India’s ambition to build a domestic AI champion is taking shape. Sarvam AI, a Bangalore-based artificial intelligence startup, is close to closing a $300 million to $350 million funding round at a valuation of $1.5 billion to $1.55 billion, according to people familiar with the matter.

The round is being led by Bessemer Venture Partners, with participation from tech giants Nvidia Corp., Amazon.com Inc., and Prosperity7 Ventures (the venture arm of Saudi Arabia’s Public Investment Fund). The deal could close as soon as next week.

Why It Matters

This investment signals growing momentum for India’s AI ecosystem. While the US and China have dominated the AI landscape, India — with its massive talent pool and rapidly growing tech sector — has been seeking a homegrown contender. Sarvam AI aims to fill that gap by building large language models tailored for Indian languages and use cases.
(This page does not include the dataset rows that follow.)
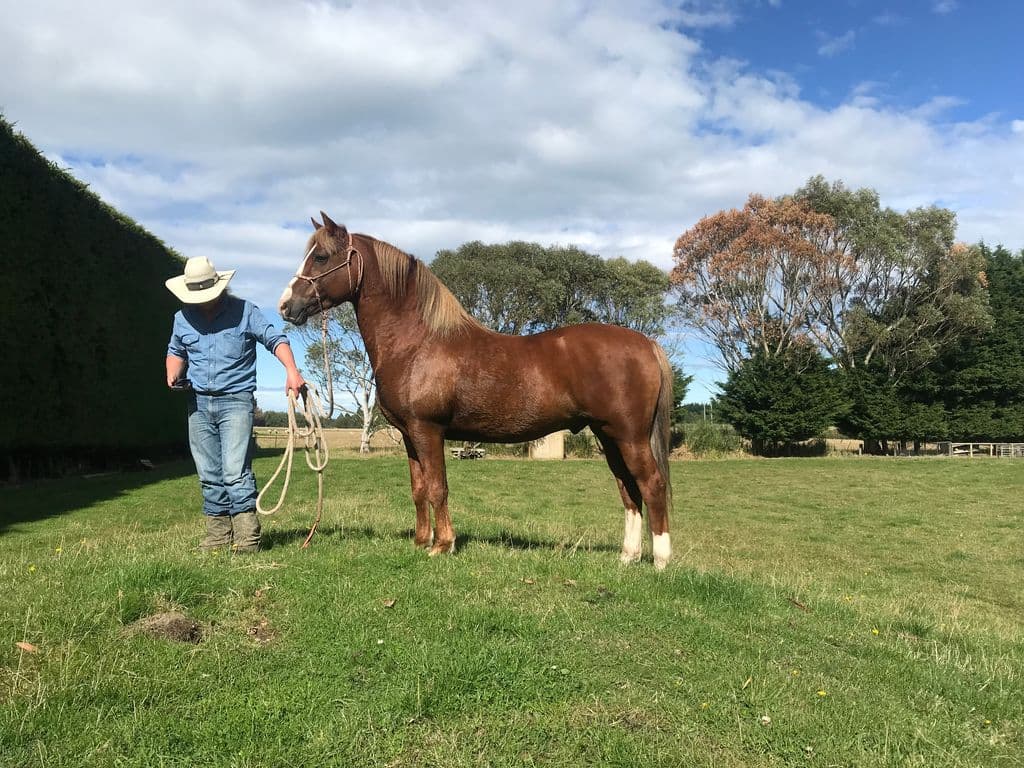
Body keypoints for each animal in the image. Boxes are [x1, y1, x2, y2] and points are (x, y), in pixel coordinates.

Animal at [278, 213, 674, 568]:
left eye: (321, 257)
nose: (285, 305)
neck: (417, 342)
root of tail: (646, 343)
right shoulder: (409, 435)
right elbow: (418, 488)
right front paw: (421, 542)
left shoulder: (428, 430)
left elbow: (437, 487)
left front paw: (443, 546)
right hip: (607, 435)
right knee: (628, 488)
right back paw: (628, 556)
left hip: (629, 436)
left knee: (651, 484)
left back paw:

The involvement of both Nvidia and Amazon is particularly notable. It reflects a strategic push by Western tech giants to diversify their AI footprint beyond China and establish partnerships in alternative markets. India’s market of over 1.4 billion people represents a enormous opportunity for AI applications in education, healthcare, agriculture, and government services.

The Bigger Picture

This funding comes amid a surge of AI investment globally. Just days prior, OpenAI closed a historic $122 billion round at an $852 billion valuation. But Sarvam AI’s story is different — it’s about technology sovereignty and building AI that serves India’s unique needs, including:

  • Multi-language support for 22 official languages
  • AI for tier-2 and tier-3 cities with limited English proficiency
  • Government and enterprise deployments
  • Data privacy and regulatory compliance for Indian laws

With this funding, Sarvam AI joins the ranks of billion-dollar AI startups and becomes a key player in what many are calling the Asian AI race — a competition to build AI systems that reflect non-Western perspectives, languages, and values.